Please return every line below that contains the string "fire".

(SUPPLIED DATA)

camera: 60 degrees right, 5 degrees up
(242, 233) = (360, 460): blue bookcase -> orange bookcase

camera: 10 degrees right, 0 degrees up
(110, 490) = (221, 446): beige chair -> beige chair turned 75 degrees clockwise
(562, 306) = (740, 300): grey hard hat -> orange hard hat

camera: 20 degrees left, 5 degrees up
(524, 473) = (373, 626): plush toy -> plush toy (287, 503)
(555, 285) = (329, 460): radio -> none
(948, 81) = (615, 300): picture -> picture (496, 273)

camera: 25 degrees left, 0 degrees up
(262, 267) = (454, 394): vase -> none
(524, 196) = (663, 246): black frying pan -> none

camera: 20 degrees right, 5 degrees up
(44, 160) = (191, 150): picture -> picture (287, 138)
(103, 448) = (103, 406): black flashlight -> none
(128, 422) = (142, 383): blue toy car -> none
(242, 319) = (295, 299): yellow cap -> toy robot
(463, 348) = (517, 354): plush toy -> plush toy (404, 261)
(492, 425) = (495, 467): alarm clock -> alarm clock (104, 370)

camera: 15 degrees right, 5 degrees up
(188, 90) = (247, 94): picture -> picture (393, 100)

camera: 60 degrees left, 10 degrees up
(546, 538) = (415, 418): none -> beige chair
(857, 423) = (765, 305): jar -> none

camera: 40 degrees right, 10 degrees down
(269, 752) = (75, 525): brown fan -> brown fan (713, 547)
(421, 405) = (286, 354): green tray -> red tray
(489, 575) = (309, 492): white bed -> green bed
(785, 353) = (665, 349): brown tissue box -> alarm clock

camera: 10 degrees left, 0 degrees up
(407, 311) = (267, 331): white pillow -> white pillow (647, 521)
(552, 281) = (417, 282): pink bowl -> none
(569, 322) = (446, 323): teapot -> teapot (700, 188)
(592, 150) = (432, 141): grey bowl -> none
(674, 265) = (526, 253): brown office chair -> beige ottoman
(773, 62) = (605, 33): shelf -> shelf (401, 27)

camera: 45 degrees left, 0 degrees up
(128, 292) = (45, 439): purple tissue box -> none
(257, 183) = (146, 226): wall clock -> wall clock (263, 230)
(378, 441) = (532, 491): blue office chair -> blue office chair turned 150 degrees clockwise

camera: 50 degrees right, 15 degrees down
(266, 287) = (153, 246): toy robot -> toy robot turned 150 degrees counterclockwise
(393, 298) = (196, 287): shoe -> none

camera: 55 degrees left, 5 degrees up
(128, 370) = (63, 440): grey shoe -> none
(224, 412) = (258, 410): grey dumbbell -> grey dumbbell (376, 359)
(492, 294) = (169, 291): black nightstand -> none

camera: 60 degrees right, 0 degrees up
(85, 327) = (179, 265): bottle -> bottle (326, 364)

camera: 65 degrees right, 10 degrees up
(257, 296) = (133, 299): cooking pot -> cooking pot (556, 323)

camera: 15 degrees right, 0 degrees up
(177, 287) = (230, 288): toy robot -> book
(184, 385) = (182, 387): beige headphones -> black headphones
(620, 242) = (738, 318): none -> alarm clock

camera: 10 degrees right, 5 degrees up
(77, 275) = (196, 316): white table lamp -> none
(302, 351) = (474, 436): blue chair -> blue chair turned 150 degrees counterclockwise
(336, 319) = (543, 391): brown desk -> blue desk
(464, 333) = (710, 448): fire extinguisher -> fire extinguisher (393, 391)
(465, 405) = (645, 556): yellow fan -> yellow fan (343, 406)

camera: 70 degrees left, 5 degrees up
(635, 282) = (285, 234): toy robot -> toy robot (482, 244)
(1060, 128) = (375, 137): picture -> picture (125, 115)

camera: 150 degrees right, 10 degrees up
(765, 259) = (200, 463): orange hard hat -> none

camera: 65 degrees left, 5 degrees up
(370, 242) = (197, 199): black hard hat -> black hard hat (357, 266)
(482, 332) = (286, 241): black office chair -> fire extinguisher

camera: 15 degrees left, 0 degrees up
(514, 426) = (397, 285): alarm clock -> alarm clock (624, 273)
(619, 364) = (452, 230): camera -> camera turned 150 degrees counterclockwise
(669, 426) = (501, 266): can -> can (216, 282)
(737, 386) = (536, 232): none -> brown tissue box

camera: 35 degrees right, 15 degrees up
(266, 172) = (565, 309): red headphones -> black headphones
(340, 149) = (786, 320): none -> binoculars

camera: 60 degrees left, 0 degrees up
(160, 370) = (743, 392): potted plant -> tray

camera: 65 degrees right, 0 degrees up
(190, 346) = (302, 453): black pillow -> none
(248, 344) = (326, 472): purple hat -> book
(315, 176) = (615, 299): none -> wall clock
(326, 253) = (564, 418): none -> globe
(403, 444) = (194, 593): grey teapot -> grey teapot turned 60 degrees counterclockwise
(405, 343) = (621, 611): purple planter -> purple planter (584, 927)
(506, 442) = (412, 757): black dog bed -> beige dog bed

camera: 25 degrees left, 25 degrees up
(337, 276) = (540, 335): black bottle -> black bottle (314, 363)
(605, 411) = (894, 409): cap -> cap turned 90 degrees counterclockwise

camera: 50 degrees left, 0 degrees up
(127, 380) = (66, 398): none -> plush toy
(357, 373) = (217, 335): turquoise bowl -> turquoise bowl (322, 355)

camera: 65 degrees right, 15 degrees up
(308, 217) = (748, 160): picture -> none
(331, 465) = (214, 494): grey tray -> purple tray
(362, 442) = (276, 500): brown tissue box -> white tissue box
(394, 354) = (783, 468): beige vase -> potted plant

(End SUPPLIED DATA)

ANSWER SECTION →
(464, 333) = (710, 448): fire extinguisher -> fire extinguisher (393, 391)
(482, 332) = (286, 241): black office chair -> fire extinguisher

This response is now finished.